▶ [Work task]
Copy the rows without changes, from the first line through the line that contains "then choose **Install**.", including both ends.

(Beginning of Data supplied)

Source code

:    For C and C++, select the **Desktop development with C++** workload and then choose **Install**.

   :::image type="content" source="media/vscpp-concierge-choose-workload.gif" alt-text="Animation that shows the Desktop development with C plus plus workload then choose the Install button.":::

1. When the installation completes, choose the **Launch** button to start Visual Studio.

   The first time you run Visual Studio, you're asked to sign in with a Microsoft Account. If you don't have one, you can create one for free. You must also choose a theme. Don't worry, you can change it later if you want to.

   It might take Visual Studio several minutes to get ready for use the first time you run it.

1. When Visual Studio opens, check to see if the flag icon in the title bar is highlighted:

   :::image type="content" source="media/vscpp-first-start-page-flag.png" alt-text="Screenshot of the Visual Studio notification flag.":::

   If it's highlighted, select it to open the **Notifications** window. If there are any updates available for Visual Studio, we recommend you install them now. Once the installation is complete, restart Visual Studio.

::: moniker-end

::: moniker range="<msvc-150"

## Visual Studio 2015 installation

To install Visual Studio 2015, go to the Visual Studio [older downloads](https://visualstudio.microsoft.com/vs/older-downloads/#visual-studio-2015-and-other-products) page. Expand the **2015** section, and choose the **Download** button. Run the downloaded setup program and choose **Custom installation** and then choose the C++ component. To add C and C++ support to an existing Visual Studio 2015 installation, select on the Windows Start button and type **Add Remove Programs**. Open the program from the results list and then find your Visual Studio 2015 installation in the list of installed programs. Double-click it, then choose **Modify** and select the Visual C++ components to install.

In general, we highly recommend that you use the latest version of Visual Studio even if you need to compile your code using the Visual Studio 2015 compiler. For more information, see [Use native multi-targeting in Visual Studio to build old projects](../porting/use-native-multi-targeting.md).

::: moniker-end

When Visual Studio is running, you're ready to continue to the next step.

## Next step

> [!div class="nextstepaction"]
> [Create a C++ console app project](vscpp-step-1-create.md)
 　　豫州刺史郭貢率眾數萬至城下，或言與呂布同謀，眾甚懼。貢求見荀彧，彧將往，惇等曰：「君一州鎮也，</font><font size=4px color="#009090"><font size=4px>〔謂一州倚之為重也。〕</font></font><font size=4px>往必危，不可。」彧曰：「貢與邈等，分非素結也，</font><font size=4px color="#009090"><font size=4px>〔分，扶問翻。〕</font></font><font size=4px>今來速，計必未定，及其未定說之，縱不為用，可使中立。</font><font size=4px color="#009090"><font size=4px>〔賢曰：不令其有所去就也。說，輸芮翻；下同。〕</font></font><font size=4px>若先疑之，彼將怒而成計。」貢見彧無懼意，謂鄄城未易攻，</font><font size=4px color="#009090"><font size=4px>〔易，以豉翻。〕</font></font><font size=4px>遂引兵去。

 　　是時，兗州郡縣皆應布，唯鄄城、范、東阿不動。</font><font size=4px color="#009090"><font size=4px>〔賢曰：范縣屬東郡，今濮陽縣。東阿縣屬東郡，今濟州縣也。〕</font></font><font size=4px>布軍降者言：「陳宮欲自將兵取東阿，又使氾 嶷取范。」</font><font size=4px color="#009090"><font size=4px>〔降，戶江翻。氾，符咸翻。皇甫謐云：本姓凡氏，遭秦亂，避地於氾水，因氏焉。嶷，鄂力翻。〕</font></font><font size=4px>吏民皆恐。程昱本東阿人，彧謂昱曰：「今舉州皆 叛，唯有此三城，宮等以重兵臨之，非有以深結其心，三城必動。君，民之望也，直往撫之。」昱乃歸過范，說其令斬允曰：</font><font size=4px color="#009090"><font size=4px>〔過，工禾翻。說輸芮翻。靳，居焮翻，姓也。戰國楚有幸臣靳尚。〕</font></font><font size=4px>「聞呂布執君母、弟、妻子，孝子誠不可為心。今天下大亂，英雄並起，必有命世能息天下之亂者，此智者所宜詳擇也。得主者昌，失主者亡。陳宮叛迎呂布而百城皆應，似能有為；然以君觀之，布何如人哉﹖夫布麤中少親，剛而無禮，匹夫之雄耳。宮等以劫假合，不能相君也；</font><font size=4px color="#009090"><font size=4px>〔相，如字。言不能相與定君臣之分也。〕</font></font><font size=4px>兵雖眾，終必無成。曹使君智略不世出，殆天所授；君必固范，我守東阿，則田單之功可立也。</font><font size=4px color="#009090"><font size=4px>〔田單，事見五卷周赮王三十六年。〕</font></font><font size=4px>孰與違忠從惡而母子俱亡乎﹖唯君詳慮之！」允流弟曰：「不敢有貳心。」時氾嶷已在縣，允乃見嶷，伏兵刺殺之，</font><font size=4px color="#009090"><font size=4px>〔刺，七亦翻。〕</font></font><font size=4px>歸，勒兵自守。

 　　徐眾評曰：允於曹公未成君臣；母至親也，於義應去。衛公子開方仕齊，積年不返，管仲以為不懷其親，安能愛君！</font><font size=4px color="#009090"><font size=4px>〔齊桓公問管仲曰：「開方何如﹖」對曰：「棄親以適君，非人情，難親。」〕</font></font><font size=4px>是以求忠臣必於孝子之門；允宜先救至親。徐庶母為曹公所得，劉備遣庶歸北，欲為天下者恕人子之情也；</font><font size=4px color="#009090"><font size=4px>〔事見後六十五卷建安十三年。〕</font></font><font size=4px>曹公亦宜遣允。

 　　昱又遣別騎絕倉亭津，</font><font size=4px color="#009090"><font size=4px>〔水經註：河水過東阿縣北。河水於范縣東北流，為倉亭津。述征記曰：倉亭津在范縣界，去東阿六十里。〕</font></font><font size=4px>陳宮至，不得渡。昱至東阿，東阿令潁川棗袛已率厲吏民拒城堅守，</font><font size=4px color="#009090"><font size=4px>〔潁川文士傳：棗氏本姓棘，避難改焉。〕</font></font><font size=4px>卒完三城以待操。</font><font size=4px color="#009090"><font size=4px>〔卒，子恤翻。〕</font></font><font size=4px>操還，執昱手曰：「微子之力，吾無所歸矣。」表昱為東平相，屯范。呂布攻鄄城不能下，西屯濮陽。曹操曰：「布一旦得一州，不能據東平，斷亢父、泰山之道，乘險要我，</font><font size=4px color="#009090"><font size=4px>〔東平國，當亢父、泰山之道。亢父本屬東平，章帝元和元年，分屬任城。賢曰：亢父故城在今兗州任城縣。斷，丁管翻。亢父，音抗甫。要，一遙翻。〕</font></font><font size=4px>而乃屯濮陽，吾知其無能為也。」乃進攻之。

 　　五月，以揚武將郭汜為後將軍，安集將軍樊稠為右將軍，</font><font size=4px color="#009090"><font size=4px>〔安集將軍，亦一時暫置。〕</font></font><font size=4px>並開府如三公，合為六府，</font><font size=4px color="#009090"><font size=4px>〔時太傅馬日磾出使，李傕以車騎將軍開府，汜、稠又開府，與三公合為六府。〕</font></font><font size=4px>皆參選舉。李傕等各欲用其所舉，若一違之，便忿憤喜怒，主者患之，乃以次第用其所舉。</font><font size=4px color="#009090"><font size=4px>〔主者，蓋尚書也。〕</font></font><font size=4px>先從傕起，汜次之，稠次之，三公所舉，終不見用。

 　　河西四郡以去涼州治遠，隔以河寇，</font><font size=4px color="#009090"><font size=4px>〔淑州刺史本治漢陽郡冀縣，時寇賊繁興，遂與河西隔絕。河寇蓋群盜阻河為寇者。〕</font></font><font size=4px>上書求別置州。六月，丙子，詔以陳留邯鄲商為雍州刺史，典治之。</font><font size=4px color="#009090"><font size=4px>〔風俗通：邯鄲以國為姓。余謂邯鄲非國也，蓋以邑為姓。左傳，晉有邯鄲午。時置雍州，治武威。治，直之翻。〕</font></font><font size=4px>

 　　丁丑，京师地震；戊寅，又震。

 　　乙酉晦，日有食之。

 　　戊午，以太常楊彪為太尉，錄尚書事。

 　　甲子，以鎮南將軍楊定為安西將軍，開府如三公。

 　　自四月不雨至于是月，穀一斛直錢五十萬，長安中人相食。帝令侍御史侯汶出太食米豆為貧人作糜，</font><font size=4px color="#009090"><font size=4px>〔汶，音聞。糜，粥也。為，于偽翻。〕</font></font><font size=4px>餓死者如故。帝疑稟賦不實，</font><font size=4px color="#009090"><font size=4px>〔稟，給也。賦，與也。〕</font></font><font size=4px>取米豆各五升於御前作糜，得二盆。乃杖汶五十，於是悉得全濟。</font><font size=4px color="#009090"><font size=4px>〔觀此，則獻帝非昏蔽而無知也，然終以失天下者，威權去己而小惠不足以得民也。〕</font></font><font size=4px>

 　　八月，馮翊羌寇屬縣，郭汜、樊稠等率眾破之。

(End of Data supplied)

▶ [Problem solution]
Source code

:    For C and C++, select the **Desktop development with C++** workload and then choose **Install**.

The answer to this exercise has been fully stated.